Problem:
Below are the records. List every line holding the word "result".

Saved entries
Segment Open

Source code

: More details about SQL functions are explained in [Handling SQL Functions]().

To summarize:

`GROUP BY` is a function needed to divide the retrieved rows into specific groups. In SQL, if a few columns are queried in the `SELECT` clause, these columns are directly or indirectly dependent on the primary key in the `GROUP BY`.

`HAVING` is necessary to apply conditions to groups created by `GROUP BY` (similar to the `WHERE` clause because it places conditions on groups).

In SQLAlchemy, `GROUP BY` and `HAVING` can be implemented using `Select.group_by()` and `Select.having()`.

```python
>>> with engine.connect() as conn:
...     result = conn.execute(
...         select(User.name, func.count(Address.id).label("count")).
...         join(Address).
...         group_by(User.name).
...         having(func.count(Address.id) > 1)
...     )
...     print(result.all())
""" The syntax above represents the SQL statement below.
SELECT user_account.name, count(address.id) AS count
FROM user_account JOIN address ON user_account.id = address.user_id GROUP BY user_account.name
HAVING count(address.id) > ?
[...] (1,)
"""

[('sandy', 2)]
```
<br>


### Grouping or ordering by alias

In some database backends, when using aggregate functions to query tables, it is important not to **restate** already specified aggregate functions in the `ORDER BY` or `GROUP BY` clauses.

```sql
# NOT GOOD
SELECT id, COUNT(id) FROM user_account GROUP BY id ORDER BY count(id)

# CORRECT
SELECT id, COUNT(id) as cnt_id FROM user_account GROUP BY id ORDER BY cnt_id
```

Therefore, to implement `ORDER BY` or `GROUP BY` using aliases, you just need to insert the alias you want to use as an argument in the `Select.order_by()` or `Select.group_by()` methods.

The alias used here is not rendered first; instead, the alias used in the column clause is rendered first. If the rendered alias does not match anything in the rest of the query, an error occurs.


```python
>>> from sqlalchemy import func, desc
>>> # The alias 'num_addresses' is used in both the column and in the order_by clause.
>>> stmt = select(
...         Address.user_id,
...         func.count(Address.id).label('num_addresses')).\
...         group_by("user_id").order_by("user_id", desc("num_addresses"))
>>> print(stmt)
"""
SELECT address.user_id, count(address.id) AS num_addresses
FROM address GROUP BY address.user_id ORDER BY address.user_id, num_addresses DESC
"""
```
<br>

Segment Closed

Task answer:
...     result = conn.execute(
...     print(result.all())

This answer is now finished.